Raut wajah yang awalnya tampak seperti orang sedih dan khawatir berubah ceria. Ada lengkungan manis saat tersenyum. Aku sempat terpesona lalu secepat kilat memalingkan pandangan. Malu.
"Nggak pede gimana? Aku hanya manusia biasa seperti kamu,kok. Punya sedikit kelebihan tapi lebih banyak kekurangannya." Dia menggeleng sembari tersenyum hangat. Lagi-lagi bikin hati meleyot. Astaghfirullah. Bisa khilaf nanti kalau kelamaan dikasih senyum.
"Sejak pertama kali ketemu, aku sudah menyukai sifat kamu. Menurutku kamu berbeda dari semua gadis yang aku kenal selama ini. Maka dari itu aku ingin banget mengenalmu. Kalau bisa sih jadi sahabat. Itupun kalau kamu mengizinkan." Suaranya sangat halus ketika menjelaskan.
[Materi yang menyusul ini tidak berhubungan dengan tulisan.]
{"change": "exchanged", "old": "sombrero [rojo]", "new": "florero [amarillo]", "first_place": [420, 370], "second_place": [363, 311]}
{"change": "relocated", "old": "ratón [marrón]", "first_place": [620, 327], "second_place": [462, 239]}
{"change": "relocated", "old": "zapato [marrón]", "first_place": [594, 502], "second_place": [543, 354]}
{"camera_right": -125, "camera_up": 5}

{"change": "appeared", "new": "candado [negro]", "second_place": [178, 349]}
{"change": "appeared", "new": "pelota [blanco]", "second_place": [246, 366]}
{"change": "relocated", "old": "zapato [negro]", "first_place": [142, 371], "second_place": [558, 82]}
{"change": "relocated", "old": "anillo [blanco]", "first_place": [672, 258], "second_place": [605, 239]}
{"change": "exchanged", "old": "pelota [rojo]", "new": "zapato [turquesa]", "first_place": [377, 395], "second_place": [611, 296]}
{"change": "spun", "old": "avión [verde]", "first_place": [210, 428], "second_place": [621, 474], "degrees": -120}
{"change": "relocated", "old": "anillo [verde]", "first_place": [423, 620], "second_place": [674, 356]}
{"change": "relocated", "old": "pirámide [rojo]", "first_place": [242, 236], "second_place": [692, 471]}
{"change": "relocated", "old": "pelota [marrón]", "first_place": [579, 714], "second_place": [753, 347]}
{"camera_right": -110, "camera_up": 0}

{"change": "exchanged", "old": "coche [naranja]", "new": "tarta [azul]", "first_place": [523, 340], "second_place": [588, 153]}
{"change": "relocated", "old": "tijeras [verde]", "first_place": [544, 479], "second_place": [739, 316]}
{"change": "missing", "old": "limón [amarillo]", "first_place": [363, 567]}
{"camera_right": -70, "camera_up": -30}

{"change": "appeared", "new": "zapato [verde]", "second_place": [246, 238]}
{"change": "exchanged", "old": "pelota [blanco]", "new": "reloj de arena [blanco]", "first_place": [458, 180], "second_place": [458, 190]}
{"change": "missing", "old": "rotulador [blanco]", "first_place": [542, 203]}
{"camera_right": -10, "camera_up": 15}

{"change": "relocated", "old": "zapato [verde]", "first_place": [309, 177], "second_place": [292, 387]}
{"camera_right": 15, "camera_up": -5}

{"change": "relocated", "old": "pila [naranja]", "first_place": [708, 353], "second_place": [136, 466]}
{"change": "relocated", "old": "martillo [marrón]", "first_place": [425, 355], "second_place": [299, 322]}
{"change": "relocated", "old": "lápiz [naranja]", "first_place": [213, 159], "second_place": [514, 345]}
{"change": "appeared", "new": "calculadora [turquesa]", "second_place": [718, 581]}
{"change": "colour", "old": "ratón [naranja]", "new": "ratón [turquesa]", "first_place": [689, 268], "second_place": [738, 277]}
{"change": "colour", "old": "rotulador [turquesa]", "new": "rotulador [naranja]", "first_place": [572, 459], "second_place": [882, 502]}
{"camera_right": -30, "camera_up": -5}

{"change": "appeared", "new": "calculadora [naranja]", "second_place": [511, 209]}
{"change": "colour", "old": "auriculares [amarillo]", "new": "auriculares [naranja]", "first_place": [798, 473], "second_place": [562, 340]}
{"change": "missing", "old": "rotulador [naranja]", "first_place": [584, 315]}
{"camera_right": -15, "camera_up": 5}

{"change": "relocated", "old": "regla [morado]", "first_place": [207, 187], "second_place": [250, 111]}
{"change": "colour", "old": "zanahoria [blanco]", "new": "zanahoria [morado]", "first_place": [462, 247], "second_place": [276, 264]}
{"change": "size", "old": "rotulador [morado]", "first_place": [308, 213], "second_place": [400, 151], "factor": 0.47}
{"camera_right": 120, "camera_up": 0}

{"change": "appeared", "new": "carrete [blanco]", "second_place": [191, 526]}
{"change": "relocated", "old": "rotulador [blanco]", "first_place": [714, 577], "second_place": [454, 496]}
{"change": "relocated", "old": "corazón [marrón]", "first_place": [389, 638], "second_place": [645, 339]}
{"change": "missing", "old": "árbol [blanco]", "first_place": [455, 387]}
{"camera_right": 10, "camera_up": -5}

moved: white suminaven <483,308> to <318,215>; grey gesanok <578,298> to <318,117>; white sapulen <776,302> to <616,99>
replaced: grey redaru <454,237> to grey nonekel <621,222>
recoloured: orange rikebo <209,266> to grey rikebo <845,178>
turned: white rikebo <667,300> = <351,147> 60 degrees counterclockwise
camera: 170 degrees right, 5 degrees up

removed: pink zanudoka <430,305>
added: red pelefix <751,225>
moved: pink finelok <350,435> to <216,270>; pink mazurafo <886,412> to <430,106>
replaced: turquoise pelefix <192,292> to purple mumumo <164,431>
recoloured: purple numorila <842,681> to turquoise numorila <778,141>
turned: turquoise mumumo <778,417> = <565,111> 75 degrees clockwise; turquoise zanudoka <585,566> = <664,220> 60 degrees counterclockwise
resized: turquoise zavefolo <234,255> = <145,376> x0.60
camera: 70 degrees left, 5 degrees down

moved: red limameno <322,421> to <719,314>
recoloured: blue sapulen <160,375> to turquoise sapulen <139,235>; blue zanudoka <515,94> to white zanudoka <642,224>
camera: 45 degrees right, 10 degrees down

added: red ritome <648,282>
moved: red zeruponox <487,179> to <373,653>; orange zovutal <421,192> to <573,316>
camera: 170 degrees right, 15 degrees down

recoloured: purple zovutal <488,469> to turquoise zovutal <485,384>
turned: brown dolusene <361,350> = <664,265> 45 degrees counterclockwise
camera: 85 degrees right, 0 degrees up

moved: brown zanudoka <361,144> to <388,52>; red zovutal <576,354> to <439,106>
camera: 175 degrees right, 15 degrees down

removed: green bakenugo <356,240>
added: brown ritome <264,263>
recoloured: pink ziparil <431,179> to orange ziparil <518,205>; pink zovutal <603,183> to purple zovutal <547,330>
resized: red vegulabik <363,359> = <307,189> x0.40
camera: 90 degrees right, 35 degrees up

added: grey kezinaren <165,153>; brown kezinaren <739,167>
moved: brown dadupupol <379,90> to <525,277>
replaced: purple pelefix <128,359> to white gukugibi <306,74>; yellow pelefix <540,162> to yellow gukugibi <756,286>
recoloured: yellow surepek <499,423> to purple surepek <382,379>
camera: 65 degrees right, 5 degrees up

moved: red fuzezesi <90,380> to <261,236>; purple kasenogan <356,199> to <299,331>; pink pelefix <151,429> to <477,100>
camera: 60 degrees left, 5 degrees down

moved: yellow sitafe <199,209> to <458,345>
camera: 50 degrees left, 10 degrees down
Dalam diam aku merasa bahagia. Ternyata cowok ganteng yang aku kagumi juga ingin berteman denganku yang biasa saja ini. Ah berasa mimpi kalau begini.
"Gimana, Dek. Mau nggak?" Aku gelagapan ketika kak Iam menoel lenganku sembari melontar tanya.
"Apa?" Ucapku balik tanya.
"Tuh. Kamu liat sendiri kan seberapa lemot otak adik kesayanganku ini." Bukannya menjelaskan, Kak Iam malah buka aib. Ngeselin banget, kan. Kutatap horor wajah randomnya yang masih berkoar-koar buka aib adiknya.
"Apaan sih!" Aku menepis tangannya yang menggoda. Berhasil membuat moodku yang awalnya sedikit tegang jadi kesal. Kuberanikan diri menatap Kak Saif. Dia tertawa renyah menanggapi ledekan Kak Iam.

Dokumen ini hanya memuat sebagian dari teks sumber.